Pushing for an expansion of marriage is not, however, the only—or best—approach to getting people access to things they want or need but are denied at present because they don’t want to or can’t get married.  Instead of increasing the state’s involvement in folks’ personal lives by extending marriage rights to queers, the libertarian approach would be to oppose the government’s rules and regulations that put up the very barriers that drive people into the marriage trap.  Many employers now offer insurance benefits to unmarried partners or family members, but these benefits are taxed, unlike those for spouses and children, making them unaffordable for many.  Abolishing income taxes, in addition to all its other obvious plusses, would therefore allow more unmarried people to purchase insurance for their loved ones.  Schools and prisons that prohibit people who are not “related” from visiting or participating in the affairs of family members are creatures of the state.  While I yearn for the day when both prisons and schools are eliminated, until then, the rules and regulations of these statist institutions that discriminate against unmarried partners should be eliminated.

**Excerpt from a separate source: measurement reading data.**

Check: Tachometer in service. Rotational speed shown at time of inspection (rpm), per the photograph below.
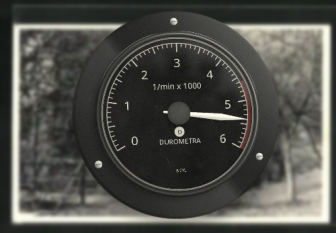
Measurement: 5400 rpm
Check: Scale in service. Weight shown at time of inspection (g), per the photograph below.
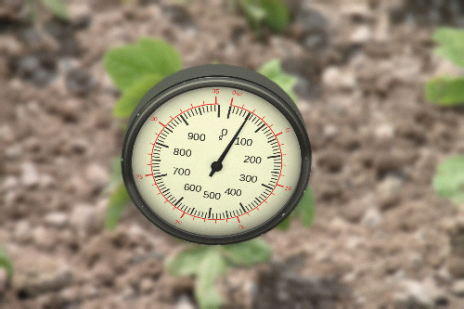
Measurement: 50 g
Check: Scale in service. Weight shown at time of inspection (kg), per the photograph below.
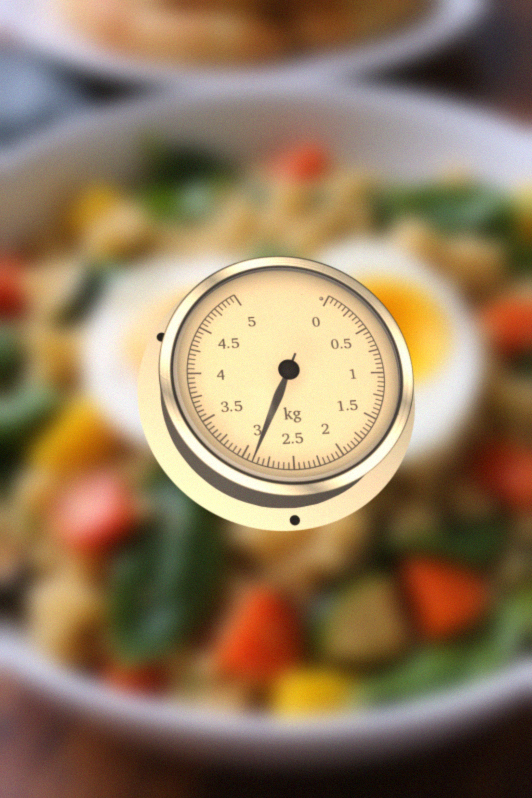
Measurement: 2.9 kg
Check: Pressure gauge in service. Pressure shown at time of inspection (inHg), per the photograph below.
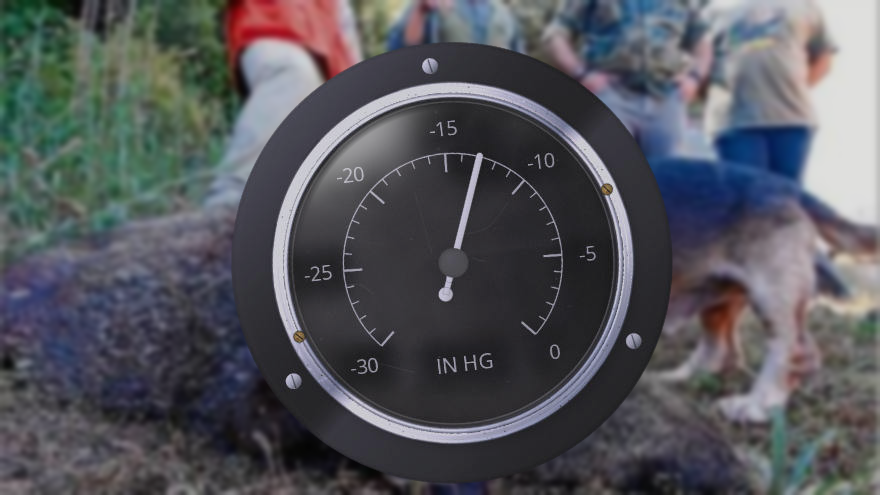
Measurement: -13 inHg
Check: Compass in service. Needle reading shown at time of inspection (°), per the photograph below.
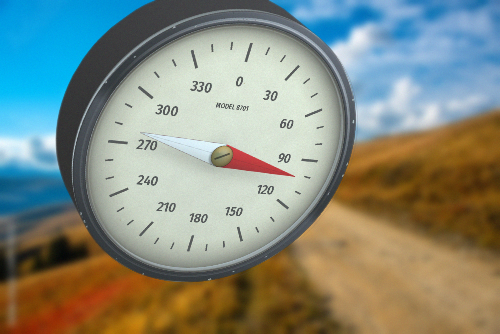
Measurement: 100 °
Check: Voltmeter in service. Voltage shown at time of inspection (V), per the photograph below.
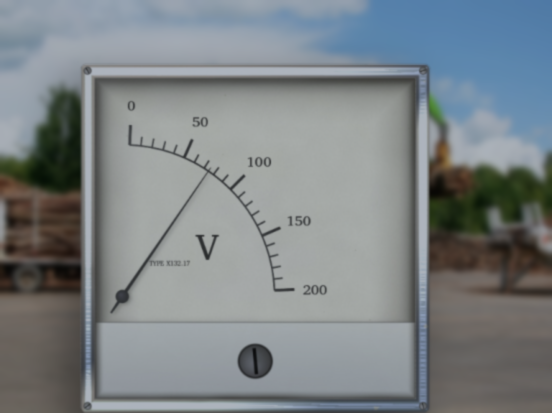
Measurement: 75 V
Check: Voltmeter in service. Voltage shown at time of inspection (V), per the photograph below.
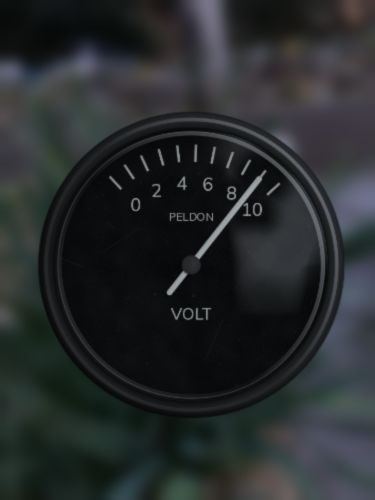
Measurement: 9 V
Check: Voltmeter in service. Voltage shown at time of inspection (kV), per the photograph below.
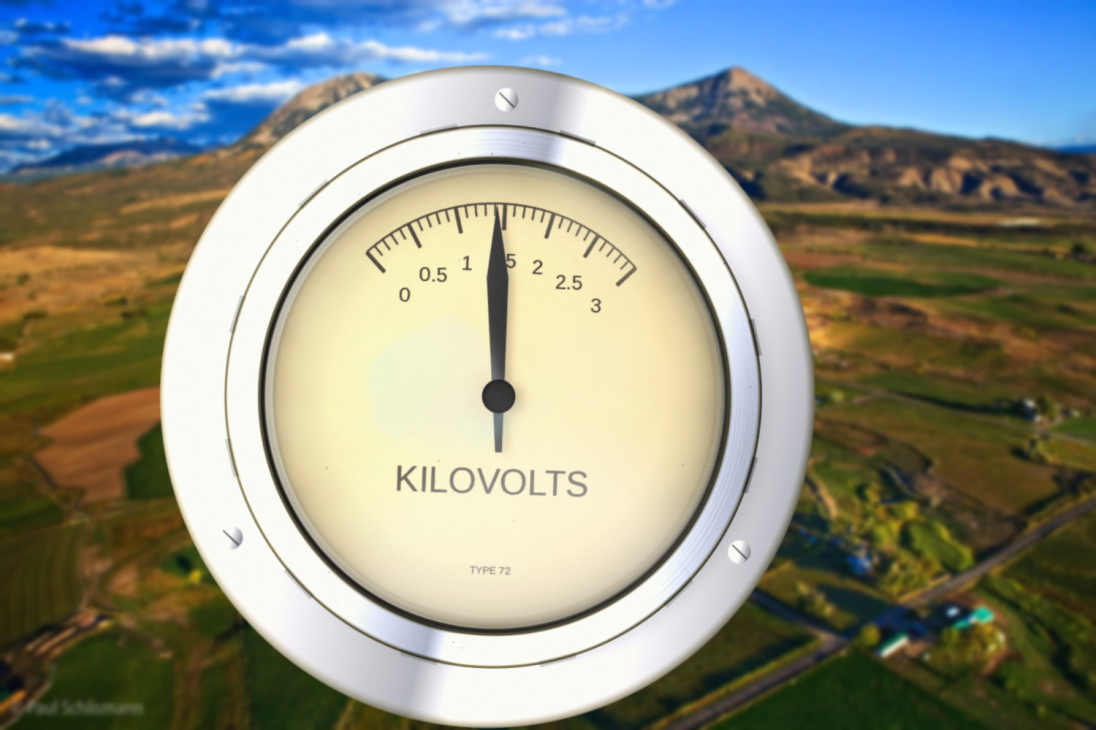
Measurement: 1.4 kV
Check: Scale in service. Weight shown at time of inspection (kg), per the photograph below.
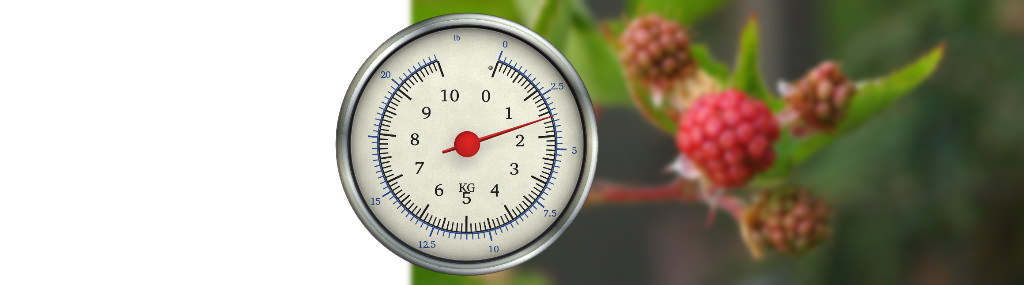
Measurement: 1.6 kg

Going a step beyond this, we should challenge the existence of the legal institution of marriage itself.  Not only is it absurd that people who marry so readily promise to love someone else forever, marriage entails all sorts of legal traps most people do not think about when they enter into it.  Unlike a conventional contract, simply saying “I do” involves the parties in a web of legal commitments to each other and puts them at significant financial liability, without these conditions appearing in any of the documents people sign when getting married.  The rules are contained in the various state laws that regulate marriage, and thus the sexual behavior of individuals.  The state holds people to the terms of a lifelong contract, the provisions of which they never see and seldom understand until they are explained during divorce proceedings.  Marriage supporters need to remember that gay marriage has already created gay divorce, which is no less ugly than straight divorce.

Ain’t Nobody’s Business if I Do (or Don’t)

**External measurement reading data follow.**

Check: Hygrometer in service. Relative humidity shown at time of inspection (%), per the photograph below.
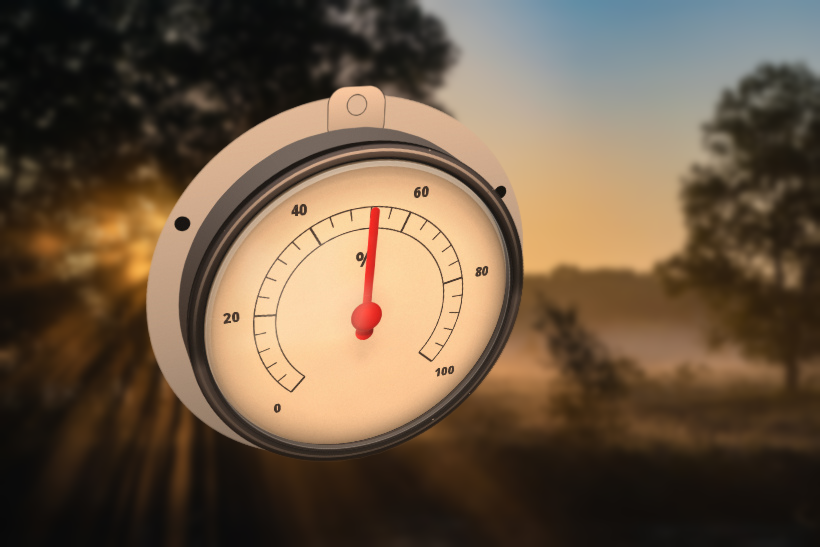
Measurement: 52 %
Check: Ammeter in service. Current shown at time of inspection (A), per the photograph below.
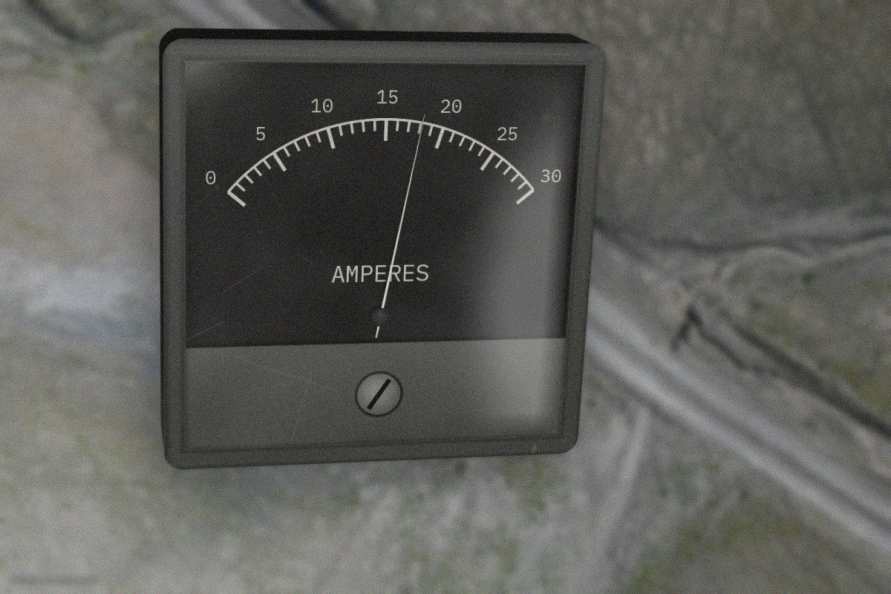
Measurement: 18 A
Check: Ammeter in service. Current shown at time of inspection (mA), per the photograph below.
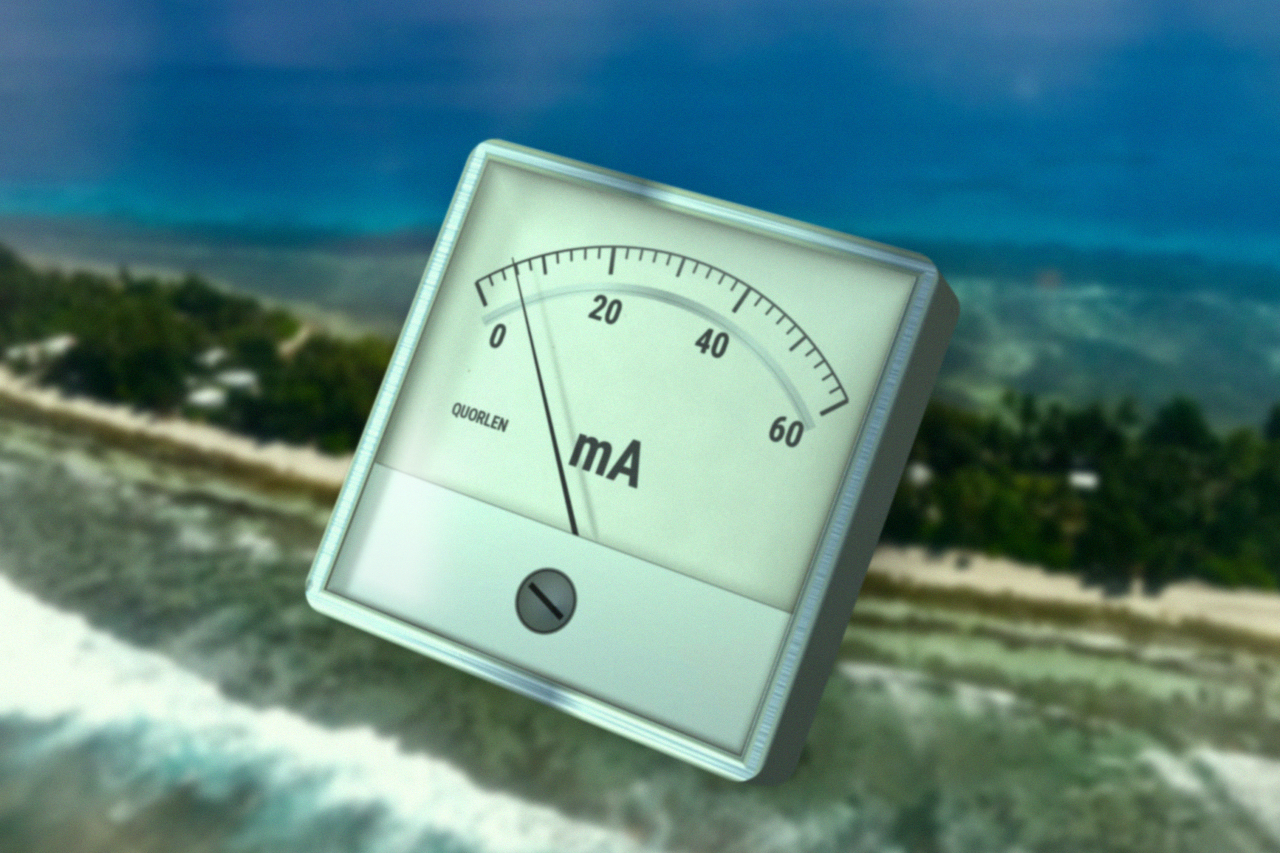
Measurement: 6 mA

      While I believe an anti-statist, anti-marriage approach would lead to more individual freedom than the gay marriage strategy, I recognize that it will be much easier to get gay marriage legalized everywhere in the United States, since it poses no threat to the basic structure or functions of authoritarian society. What I have suggested, instead, fundamentally challenges the state’s right to control our behavior and steal and use our money as it chooses.  Abolishing legal marriage would allow people to couple and uncouple as they see fit and set the terms of their relationships between and among themselves.  Whether opposite-sex, same-sex, couples, triads, or entire gangs of partners, people’s sexual relationships and practices should be their business and that of no one else.  People would be free to call their arrangement marriage if they like, and could even have a religious or secular “authority” figure mumble some nonsense over them to sanctify it.  But without the state to enforce its unilaterally imposed terms on the participants, it would be an entirely different creature.  If people feel the need to agree to a formal contract before they fuck, suck and/or breed, let them.  But it should be left to them and them alone to draw up such an agreement.

The prospects for a free, anarchist society are not very bright at present, so marriage, for better or for worse, will clearly be around for a long time to come.  While I hold matrimony, holy or otherwise, in complete contempt, allowing same-sex couples to marry is only fair.  After all, why should they be denied the same opportunity to allow the government into their bedroom in exchange for cheaper health insurance and the right to alimony that is available to heteros?  Until folks wise up and realize that the supposed benefits of marriage and other government institutions are not worth the price of surrendering one’s freedom and self-respect, that is the best we can expect.